[Supplied data]:
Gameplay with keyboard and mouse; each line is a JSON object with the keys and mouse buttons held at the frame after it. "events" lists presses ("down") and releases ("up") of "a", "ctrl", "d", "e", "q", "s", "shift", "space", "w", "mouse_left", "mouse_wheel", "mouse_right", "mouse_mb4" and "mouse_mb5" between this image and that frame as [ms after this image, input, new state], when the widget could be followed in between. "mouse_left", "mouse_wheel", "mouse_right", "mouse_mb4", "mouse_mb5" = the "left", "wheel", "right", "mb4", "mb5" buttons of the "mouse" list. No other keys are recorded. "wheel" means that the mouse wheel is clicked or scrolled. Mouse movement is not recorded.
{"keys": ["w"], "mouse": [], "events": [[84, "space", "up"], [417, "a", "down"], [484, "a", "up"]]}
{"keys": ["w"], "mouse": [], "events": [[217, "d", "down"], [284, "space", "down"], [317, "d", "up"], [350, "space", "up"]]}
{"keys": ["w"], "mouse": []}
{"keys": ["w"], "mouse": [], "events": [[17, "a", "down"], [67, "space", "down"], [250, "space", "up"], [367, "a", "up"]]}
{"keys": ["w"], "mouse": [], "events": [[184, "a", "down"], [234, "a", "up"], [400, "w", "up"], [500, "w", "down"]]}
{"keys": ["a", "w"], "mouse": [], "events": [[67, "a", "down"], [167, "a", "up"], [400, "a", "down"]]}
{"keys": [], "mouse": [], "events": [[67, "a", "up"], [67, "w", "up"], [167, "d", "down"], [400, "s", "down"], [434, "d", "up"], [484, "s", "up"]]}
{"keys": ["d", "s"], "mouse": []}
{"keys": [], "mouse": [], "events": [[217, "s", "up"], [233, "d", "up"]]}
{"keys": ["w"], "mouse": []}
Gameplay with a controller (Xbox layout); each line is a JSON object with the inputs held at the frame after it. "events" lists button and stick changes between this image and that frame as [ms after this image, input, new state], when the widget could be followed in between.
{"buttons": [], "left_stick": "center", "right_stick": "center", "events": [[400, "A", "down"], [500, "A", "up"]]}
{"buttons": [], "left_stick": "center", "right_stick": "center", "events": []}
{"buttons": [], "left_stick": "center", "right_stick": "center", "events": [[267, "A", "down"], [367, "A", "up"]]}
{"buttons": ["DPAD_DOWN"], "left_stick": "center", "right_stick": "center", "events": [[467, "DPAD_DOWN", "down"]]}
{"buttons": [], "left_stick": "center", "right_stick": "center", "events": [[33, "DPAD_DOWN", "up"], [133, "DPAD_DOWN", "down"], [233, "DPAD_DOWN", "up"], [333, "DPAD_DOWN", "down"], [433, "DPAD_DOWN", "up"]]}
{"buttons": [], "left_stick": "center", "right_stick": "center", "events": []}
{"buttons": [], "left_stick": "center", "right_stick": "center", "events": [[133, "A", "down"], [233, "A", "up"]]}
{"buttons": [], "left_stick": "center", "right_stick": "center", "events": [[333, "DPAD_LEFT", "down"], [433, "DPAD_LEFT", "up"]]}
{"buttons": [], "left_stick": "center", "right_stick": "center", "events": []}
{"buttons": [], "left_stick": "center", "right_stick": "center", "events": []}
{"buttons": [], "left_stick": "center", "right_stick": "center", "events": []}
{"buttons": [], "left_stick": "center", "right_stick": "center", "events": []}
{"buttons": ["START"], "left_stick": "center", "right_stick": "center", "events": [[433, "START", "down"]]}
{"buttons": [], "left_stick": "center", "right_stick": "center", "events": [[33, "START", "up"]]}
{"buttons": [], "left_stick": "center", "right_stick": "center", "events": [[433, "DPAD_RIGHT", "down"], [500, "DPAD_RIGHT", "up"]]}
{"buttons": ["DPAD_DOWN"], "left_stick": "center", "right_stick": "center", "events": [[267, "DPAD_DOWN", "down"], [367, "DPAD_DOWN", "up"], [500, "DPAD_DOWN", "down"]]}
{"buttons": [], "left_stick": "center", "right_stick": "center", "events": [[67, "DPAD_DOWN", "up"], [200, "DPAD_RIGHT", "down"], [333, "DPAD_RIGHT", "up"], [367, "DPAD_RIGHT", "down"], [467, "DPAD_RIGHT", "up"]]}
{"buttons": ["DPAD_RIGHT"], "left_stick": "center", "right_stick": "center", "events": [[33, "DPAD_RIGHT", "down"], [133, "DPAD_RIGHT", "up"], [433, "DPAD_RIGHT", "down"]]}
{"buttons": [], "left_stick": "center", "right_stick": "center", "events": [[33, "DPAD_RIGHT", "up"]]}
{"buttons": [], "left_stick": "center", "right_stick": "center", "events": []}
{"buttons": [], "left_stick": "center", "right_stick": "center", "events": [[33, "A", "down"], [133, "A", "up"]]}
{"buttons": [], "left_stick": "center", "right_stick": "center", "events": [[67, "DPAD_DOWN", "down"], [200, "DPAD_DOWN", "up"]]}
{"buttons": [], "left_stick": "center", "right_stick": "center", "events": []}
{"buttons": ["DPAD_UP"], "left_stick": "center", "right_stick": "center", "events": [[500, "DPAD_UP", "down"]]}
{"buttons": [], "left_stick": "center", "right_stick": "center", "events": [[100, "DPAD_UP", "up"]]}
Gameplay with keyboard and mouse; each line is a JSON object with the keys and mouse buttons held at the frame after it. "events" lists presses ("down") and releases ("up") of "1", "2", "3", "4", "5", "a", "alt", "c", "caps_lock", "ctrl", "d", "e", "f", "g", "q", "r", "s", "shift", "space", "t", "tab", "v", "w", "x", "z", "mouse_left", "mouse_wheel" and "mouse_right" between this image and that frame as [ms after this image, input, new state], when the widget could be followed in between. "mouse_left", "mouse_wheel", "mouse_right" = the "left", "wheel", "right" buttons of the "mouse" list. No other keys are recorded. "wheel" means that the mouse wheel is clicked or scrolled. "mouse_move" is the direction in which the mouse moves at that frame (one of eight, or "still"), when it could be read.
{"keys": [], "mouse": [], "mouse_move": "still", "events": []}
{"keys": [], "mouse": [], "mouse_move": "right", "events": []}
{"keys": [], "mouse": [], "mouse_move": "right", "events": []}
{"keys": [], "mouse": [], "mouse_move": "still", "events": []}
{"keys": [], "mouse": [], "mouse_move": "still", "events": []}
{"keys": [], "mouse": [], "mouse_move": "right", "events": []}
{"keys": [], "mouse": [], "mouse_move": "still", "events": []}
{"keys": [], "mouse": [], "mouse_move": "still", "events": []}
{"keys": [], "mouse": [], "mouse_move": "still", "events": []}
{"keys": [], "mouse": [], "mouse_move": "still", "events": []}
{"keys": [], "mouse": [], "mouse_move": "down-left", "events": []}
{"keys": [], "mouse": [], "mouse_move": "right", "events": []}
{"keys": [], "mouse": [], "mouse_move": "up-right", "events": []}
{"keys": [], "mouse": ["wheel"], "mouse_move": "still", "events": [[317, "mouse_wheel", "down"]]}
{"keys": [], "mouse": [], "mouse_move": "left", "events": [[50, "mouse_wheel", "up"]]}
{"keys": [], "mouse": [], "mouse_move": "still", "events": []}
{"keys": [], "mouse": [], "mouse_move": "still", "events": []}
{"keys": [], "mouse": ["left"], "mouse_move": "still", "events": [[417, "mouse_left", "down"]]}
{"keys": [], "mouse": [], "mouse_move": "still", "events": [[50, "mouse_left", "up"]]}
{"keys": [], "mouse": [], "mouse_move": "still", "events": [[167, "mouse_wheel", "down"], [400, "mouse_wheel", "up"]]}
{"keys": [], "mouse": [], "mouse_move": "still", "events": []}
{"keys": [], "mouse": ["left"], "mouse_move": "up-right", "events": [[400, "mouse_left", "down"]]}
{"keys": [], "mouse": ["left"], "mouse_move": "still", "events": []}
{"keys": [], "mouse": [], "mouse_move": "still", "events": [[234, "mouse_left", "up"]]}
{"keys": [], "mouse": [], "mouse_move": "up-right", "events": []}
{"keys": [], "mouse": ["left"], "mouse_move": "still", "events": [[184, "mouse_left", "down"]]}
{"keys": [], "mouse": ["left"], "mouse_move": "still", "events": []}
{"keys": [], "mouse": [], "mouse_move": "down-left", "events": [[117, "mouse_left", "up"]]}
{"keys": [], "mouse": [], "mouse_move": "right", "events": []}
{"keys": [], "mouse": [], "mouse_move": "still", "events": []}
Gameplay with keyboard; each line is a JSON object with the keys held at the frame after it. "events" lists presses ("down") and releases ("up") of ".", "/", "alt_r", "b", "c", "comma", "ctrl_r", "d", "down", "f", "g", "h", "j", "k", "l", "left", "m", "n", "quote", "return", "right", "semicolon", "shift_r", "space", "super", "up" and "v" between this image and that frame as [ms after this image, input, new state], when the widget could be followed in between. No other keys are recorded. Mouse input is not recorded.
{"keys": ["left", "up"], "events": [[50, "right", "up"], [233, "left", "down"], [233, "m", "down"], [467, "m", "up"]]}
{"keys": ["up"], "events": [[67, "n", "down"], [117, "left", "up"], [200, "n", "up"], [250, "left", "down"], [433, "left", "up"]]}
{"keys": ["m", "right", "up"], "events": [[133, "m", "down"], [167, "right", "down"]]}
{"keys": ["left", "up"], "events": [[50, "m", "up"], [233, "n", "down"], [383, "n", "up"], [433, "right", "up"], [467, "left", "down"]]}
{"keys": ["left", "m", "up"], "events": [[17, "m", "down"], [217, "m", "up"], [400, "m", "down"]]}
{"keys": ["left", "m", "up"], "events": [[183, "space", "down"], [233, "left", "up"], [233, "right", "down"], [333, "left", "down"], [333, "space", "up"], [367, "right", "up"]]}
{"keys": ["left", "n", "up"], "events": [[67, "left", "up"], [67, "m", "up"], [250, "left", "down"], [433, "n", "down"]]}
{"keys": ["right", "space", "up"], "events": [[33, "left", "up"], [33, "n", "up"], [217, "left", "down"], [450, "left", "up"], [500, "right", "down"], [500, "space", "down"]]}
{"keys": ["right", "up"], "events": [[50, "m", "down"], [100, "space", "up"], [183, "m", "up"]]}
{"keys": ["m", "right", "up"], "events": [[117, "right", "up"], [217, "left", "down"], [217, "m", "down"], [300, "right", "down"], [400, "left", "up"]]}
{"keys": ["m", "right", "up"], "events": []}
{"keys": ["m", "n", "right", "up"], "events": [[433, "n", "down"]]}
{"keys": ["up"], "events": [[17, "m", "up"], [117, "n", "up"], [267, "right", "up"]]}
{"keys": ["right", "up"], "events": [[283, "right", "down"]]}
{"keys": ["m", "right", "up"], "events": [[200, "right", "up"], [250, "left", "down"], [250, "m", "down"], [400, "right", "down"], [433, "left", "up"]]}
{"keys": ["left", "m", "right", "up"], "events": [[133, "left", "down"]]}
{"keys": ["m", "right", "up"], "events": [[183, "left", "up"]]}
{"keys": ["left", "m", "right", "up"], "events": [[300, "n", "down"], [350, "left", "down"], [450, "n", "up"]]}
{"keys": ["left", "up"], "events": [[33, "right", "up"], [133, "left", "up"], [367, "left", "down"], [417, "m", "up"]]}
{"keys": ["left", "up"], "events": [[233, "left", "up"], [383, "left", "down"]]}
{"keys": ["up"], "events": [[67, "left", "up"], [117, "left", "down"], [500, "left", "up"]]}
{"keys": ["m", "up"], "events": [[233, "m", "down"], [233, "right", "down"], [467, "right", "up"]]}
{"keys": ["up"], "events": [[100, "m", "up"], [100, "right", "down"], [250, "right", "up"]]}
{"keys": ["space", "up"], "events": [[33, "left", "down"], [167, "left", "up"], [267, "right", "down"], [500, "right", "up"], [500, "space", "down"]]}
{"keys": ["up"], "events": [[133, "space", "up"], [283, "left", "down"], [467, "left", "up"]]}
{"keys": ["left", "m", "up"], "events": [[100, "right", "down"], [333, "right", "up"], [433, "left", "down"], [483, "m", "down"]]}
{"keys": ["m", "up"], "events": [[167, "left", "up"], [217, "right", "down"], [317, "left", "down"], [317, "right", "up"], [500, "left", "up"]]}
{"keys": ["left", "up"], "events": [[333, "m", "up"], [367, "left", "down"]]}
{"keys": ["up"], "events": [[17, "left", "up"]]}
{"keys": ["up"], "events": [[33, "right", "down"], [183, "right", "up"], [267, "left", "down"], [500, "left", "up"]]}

[Instructions to follow]: The lines to report are those in the material above that contain the word "START"; copy every one of them.

[Result of the exercise]:
{"buttons": ["START"], "left_stick": "center", "right_stick": "center", "events": [[433, "START", "down"]]}
{"buttons": [], "left_stick": "center", "right_stick": "center", "events": [[33, "START", "up"]]}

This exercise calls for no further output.